* _Reading passage_

* BEGIN *

One of the biggest critics of the information appliance model is novelist and digital activist Cory Doctorow, who writes:

"Today we have marketing departments that say things such as 'we don't need computers, we need appliances. Make me a computer that doesn't run every program, just a program that does this specialised task, like streaming audio, or routing packets, or playing Xbox games, and make sure it doesn't run programs I haven't authorised that might undermine our profits.'

Freedom in the future will require us to have the capacity to monitor our devices and set meaningful policies for them; to examine and terminate the software processes that runs on them; and to maintain them as honest servants to our will, not as traitors and spies working for criminals, thugs, and control freaks."

It's a terrifying prospect, but it's important to keep things in perspective. The vast majority of PCs sold aren't locked down and don't limit software to approved apps, and that will be the case for years to come. If Microsoft blocks access to unapproved Windows apps or Apple makes the OS X App Store the only way to distribute Mac software then we'll have a problem - and so will they, because any such move would cause uproar.

The future

So what does the future hold for the PC? Gartner's Angela McIntyre thinks it will be increasingly tablet-shaped.

"During the next five to 10 years, media tablets will instigate change in computing form factors," she writes. "Modular designs will enable tablets to take on new functions, becoming the cross-platform controller and brain for hybrid consumer electronics and computers.

Tablets will be substitutes for several of the consumer electronics consumers often carry with them. Thin-and-light mobile PCs with tablet-like features will become mainstream, pushing out some bulkier PC styles that have been the norm. Gartner has the Strategic Planning Assumption that in 2015, the biggest distinction between connected TVs, all-in-one desktops and tablets will be the screen size."

"When one looks across consumer electronics, mobile communication and PC industries, there is significant evidence of technology innovation aimed at delivering the ultimate personal consumer device - smartphone, tablet, PC, as well as embedded devices capable of operating seamlessly,"

Dave Rogers says. "Usage models, ergonomics and personal preference will play a very significant role in determining individual consumer choice." Perhaps the future of the PC is one where we have multiple bits of hardware connected to the same services and the same data, but all meeting specific needs.

"What seems to matter to consumers is that devices fit their needs, and that if multiple devices are needed, then they are happy to have multiple devices provided each does their job well," Rogers says.

Rather than one do-everything device, many of us will have multiple devices: an ultraportable notebook for work, perhaps, or an all-in-one family PC, a large tablet for the sofa, and a small one for the car. It's still a personal computer, but one that flits from device to device according to where you are, what you're doing and what happens to be handy.

That means we'll see a dizzying range of devices. Some PCs will have keyboards, others multi-touch, still others speech recognition, gesture control or eye tracking. Some will process locally and others will use the cloud; some will go everywhere you do, and others will stay in your living room.

The next generation of PCs mean that computing will become more personal than ever.

* END *

Can you reproduce, word for word, the part of the PC passage that opens with "Rather than one" and closes with "to be handy."? The items that come next have no connection to the passage on the future of the PC.

* _Dataset rows_
* BEGIN *

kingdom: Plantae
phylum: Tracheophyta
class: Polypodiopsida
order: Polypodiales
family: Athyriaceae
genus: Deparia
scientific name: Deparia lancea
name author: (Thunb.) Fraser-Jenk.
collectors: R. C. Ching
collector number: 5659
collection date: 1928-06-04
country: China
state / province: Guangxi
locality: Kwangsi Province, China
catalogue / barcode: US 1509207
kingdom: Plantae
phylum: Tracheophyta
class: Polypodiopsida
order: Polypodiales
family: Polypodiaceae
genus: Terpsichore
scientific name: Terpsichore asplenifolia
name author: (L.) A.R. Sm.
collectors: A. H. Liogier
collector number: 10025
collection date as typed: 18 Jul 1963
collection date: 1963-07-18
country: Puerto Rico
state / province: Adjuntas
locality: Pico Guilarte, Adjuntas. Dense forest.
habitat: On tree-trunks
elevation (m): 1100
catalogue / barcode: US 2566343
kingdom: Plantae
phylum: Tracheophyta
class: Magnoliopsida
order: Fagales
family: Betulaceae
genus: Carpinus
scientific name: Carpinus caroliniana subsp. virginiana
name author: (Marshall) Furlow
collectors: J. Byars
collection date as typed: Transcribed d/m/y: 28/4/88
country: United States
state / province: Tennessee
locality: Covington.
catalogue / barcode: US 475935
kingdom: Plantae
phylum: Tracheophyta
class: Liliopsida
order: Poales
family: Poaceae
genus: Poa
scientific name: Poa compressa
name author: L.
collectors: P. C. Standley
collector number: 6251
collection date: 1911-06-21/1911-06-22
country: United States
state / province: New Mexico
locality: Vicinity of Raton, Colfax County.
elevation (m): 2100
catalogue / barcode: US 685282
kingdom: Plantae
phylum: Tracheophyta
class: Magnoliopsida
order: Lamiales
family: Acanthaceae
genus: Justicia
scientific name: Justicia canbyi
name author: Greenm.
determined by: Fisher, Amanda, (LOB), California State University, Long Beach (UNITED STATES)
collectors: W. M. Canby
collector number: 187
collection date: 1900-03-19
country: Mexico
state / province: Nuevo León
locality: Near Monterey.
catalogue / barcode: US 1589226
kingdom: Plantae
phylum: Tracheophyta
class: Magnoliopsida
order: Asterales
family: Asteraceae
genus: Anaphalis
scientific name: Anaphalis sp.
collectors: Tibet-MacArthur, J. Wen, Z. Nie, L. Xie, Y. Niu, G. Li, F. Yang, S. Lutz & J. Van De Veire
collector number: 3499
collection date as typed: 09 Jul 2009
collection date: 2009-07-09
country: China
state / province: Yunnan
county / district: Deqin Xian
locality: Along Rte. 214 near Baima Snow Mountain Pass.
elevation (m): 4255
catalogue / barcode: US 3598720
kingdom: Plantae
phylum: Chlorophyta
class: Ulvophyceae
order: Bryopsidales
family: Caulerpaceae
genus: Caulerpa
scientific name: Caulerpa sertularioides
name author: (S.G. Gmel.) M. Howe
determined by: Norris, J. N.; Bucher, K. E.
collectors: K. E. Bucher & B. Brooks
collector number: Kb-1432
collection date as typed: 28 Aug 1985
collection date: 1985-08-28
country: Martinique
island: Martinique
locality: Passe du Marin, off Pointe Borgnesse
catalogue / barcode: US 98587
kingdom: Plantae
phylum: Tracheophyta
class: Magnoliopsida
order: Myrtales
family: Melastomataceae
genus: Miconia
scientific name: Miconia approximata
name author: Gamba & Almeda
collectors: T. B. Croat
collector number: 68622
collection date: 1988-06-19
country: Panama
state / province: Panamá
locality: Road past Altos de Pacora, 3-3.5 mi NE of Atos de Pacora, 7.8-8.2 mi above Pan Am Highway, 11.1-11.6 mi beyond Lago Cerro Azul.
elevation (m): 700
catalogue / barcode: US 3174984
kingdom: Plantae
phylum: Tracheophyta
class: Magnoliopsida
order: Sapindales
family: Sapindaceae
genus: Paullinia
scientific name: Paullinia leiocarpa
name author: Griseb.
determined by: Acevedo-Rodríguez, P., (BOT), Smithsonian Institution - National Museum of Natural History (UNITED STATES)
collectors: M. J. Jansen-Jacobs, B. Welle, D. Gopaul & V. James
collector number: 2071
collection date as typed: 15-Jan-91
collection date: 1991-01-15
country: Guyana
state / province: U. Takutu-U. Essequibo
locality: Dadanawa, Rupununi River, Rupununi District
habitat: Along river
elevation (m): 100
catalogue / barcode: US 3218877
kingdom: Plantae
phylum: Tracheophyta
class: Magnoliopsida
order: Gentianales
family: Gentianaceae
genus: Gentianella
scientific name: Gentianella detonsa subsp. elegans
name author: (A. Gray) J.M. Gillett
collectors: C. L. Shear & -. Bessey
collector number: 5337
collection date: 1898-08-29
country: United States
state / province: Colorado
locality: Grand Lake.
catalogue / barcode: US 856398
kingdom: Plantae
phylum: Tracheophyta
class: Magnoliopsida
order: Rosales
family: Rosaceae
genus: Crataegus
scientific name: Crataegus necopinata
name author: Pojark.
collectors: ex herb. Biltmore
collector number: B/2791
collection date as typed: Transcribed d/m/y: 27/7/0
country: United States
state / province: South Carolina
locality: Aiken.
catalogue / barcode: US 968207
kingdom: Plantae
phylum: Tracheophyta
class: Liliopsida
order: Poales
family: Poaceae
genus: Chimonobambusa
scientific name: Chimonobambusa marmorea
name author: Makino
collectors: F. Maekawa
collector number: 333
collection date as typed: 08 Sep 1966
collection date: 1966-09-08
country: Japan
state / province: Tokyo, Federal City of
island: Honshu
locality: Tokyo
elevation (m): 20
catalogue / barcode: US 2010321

* END *

* _Task result_
Rather than one do-everything device, many of us will have multiple devices: an ultraportable notebook for work, perhaps, or an all-in-one family PC, a large tablet for the sofa, and a small one for the car. It's still a personal computer, but one that flits from device to device according to where you are, what you're doing and what happens to be handy.